#### [ENUNCIADO]
Traduce al inglés esta oración del texto sobre Ford en Gucci: «Entre 1995 y 1996, las ventas de Gucci se incrementaron en un 90 %».

#### [TEXTO DEL EJERCICIO]
El papel de Ford en Gucci ganó importancia rápidamente; al cabo de seis meses ya diseñaba ropa masculina, y poco después los zapatos. Cuando Richard Lambertson deja el puesto de director de diseño en 1992, Ford asumió la dirección de la marca prêt-à-porter, los perfumes, la imagen, la publicidad y el diseño de la tienda. En 1993, cuando estaba a cargo del diseño de once líneas de productos, Ford trabajaba dieciocho horas al día. Durante estos años, hubo tensiones creativas entre Ford y Maurizio Gucci, presidente de la compañía y propietario del 50 %. Según Mello, «Maurizio siempre quería que todo fuese redondo y marrón, y Tom cuadrado y negro». Aunque Maurizio Gucci quería despedir a Ford, Domenico De Sole insistió en que se quedara. No obstante, el trabajo de Ford durante la década de 1990 fue sobre todo entre bastidores; sus contribuciones a Gucci fueron eclipsadas por los de Mello, que fue la cara pública de la compañía.
En 1994, Ford fue ascendido a director creativo. En su primer año al frente, introdujo los hipsters de terciopelo estilo Halston, camisas de satén ajustadas y botas de charol metálico auto-acabado. En 1995, él trajo al estilista francesa Carine Roitfeld y al fotógrafo Mario Testino para crear una serie de nuevas campañas publicitarias de la compañía. Entre 1995 y 1996, las ventas de Gucci se incrementaron en un 90 %. Basándose en la fuerza de las colecciones de Ford, Gucci se hizo pública en octubre de 1995 con una oferta inicial de $22 por acción, seguido de una oferta adicional global en marzo de 1996 de $48 por acción, y una tercera oferta en 1999 de $75 por acción. A principios de 1999, el conglomerado de productos de lujo LVMH, encabezado por Bernard Arnault, aumentó sus participaciones en Gucci, con miras a la toma de posesión de la empresa. Domenico de Sole reaccionó mediante la emisión de nuevas acciones en un esfuerzo para diluir el valor de las tenencias de Arnault. Ford y De Sole se acercaron al holding francés Pinault-Printemps-Redoute (PPR) planteándo la posibilidad de formar una alianza estratégica. François Pinault, fundador de la compañía, aceptó la idea y compró 37 millones de acciones de la sociedad, lo que suponía una participación del 40 %. La parte del Arnault se diluyó a 20 %. En un momento, Ford fue el mayor accionista individual de Gucci acciones y opciones.

Fragmentos de datos:
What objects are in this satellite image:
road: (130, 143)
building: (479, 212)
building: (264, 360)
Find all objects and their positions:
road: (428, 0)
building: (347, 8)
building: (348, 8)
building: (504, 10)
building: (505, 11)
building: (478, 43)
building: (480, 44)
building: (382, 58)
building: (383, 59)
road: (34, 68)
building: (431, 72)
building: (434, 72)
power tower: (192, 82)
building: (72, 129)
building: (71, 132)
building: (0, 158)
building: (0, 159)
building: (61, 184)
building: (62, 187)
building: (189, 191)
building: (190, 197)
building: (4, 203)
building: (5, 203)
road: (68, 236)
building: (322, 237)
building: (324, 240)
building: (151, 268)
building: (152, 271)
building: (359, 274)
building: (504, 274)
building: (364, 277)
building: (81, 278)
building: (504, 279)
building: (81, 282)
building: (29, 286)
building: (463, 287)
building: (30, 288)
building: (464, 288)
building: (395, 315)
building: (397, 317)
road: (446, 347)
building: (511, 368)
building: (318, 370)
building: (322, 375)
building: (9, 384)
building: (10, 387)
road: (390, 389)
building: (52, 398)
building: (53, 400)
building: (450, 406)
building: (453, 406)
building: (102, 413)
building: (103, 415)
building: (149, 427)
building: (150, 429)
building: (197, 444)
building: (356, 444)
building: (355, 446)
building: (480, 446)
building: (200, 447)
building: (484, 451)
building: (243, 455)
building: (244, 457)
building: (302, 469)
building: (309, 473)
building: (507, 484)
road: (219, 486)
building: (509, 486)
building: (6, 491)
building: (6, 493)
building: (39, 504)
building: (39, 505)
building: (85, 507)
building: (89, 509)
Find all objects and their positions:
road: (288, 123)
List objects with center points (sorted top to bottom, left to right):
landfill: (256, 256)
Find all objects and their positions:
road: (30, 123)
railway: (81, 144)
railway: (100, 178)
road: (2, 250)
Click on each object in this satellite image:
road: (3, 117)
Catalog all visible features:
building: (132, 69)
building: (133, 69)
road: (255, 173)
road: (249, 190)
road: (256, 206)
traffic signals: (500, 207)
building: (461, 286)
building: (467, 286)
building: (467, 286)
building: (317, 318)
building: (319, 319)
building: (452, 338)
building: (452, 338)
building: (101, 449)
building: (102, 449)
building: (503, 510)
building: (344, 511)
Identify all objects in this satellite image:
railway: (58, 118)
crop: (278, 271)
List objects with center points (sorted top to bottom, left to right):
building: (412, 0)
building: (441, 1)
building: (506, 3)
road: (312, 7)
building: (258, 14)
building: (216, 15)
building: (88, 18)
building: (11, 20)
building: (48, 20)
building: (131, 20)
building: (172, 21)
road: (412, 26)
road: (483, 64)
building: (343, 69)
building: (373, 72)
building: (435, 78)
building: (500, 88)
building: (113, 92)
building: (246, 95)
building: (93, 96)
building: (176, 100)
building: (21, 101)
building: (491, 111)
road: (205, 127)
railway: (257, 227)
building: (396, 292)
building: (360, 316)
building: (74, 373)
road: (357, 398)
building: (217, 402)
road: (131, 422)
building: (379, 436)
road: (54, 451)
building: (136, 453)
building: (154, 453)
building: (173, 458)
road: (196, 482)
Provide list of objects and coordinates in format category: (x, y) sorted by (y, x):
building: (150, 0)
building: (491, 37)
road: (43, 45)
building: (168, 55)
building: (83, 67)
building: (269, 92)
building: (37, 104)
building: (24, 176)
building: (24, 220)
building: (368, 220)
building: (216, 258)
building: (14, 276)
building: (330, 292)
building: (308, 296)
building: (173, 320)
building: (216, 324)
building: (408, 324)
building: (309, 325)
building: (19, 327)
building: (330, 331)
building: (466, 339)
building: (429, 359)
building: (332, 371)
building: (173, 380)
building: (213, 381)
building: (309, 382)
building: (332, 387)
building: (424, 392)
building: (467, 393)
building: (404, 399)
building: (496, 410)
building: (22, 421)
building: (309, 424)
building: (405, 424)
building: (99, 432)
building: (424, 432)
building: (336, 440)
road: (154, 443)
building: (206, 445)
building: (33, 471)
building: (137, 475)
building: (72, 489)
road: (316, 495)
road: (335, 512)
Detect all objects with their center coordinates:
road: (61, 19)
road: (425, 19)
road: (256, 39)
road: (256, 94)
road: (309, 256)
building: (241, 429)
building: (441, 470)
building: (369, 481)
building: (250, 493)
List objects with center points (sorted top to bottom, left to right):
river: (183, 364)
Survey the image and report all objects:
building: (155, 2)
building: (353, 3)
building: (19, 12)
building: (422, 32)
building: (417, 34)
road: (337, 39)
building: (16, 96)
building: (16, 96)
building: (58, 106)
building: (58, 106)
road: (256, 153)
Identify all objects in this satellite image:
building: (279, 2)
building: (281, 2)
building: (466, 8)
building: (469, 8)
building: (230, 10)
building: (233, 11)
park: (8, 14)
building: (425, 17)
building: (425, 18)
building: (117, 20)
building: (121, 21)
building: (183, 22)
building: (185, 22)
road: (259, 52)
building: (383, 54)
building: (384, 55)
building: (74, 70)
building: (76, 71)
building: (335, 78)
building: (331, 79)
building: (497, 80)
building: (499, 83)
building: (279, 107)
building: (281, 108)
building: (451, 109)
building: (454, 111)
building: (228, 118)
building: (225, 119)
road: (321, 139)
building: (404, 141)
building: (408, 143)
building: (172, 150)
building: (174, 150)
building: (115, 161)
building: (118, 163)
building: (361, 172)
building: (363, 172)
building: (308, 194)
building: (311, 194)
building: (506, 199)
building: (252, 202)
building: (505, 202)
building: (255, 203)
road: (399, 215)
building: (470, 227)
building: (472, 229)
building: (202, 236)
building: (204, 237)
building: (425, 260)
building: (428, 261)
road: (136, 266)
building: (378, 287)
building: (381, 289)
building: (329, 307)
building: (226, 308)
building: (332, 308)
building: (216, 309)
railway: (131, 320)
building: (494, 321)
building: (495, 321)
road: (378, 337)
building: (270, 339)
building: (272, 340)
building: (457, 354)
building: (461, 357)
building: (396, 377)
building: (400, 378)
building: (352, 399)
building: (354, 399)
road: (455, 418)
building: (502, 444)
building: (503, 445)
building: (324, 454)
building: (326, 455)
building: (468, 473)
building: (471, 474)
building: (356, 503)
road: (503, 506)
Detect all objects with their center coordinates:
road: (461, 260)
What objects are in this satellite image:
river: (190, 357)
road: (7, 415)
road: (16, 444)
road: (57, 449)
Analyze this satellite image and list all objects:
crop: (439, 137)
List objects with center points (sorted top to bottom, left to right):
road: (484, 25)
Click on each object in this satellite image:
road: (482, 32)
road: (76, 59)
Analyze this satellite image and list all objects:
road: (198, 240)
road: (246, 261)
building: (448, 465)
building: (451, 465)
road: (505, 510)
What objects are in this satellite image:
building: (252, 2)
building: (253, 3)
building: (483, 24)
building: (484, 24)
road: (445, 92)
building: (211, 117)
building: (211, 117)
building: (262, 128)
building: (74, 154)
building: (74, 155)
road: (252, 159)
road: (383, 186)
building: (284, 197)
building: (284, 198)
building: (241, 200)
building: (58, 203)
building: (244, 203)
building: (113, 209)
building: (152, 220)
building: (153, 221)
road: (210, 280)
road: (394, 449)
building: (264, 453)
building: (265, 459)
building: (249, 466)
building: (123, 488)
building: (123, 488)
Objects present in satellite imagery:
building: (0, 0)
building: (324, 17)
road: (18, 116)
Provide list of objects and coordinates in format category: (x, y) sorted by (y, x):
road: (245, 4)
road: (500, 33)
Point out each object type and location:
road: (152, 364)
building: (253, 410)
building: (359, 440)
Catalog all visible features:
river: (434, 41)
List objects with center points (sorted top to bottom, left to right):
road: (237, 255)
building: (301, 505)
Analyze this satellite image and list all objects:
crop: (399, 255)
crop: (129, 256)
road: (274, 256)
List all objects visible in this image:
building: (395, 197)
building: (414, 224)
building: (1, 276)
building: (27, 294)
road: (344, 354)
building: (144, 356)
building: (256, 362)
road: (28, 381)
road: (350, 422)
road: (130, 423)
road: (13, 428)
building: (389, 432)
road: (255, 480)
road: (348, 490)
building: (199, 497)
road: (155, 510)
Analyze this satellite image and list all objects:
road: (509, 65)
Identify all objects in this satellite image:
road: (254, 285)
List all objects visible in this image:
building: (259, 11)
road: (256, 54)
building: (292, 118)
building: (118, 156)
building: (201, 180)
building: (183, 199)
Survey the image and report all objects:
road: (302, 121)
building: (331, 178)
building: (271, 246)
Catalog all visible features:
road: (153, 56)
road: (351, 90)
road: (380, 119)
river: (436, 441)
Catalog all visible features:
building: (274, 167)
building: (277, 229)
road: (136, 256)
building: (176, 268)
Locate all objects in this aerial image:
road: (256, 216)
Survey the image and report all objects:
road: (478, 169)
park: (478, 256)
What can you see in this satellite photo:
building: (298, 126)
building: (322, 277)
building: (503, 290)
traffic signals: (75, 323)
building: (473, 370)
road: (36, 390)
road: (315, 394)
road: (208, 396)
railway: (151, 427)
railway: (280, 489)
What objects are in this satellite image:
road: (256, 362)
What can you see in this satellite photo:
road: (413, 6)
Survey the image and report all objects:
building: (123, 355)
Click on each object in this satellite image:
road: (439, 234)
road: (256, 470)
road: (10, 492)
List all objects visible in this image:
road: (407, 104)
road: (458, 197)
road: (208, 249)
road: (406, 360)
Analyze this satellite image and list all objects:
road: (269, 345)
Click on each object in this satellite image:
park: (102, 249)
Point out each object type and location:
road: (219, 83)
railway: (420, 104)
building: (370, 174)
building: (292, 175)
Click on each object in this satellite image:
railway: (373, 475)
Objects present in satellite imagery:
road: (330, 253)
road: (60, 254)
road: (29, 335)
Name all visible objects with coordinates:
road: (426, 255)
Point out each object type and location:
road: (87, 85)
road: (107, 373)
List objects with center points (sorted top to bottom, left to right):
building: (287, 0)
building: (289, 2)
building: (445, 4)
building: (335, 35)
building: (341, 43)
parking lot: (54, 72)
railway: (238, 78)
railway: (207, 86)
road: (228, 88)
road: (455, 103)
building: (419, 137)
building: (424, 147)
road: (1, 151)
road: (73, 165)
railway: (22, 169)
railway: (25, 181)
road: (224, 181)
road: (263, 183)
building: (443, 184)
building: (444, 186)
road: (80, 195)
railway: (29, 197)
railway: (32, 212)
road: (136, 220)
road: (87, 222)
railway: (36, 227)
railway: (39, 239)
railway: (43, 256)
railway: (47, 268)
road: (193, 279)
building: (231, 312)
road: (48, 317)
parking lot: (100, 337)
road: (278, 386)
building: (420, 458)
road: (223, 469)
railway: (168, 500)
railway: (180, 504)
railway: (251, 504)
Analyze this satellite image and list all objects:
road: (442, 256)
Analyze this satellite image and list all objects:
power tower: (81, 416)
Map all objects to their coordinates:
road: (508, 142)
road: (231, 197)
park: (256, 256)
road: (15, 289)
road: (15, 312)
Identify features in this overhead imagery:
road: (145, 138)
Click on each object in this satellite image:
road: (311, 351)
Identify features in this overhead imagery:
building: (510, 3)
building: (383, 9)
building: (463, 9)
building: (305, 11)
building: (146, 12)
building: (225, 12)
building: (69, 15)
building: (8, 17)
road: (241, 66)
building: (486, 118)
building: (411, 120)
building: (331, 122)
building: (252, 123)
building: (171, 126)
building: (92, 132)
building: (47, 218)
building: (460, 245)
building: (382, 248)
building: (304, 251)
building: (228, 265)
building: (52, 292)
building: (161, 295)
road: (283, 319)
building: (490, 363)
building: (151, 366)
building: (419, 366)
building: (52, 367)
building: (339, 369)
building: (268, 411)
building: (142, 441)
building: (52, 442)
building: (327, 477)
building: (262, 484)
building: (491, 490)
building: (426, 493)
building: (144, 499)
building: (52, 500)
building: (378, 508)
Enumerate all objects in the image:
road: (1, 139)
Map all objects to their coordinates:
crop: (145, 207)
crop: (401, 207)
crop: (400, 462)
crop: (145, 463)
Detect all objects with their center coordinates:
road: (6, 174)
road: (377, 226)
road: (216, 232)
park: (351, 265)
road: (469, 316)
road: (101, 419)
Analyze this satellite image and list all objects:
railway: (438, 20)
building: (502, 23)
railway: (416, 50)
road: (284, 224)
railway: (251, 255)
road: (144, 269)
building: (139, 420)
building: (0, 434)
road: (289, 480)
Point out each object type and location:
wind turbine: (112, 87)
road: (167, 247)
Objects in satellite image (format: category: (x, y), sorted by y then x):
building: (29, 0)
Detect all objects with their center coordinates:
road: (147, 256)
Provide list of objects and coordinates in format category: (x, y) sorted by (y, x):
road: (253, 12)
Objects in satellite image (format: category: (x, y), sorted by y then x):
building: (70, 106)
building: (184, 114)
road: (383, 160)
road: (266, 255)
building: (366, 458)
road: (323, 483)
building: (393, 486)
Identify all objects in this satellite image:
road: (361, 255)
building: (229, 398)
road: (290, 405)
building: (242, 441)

#### [RESPUESTA ESPERADA]
Between 1995 and 1996, Gucci's sales increased by 90%.